** LISTED ENTRIES **
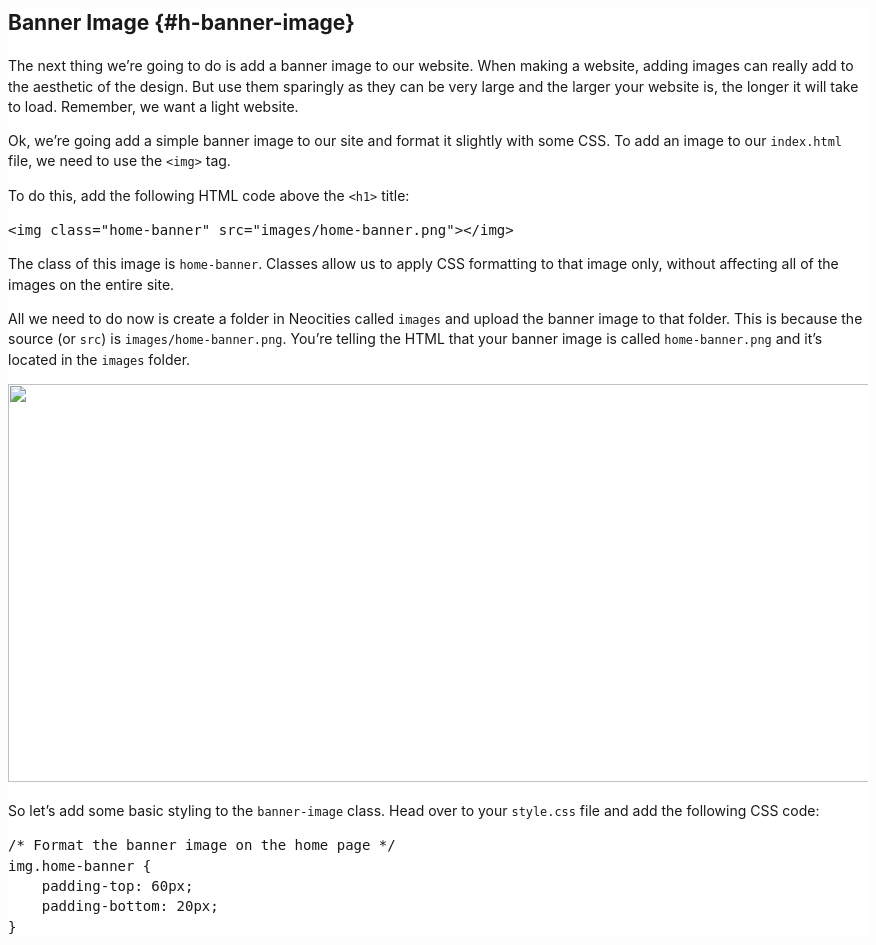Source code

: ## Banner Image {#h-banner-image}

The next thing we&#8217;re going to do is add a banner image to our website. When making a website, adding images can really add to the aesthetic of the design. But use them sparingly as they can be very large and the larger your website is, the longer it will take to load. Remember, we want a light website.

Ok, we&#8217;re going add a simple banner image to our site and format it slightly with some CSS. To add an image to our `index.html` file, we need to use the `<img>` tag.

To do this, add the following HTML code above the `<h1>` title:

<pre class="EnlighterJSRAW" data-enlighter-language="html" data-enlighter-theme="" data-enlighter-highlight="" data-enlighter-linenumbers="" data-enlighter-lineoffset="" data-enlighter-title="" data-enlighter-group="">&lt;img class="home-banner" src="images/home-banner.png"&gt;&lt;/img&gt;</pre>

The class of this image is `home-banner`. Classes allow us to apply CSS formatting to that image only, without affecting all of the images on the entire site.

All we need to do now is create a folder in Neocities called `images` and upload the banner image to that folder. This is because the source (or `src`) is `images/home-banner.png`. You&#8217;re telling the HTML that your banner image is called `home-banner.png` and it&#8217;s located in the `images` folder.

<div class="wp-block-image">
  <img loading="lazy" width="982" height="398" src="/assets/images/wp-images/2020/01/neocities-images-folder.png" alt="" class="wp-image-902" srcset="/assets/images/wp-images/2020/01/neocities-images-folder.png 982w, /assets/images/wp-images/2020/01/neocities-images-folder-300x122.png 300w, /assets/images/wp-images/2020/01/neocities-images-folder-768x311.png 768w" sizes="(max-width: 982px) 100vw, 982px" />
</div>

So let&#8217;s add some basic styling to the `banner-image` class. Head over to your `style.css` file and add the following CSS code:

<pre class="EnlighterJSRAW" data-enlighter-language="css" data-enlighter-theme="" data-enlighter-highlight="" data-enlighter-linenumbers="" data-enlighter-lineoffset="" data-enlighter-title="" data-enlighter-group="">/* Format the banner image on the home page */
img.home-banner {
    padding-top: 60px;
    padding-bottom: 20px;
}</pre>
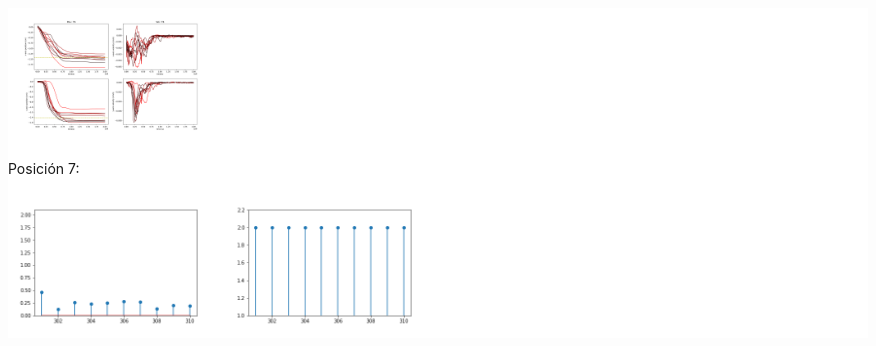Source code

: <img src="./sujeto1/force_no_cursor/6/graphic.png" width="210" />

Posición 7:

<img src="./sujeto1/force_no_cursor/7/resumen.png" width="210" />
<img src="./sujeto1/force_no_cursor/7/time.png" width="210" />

** WORK INSTRUCTIONS **
Scan the data above line by line. Please say how many lines hold the word "title", and give only that number.

** RESPONSE **
3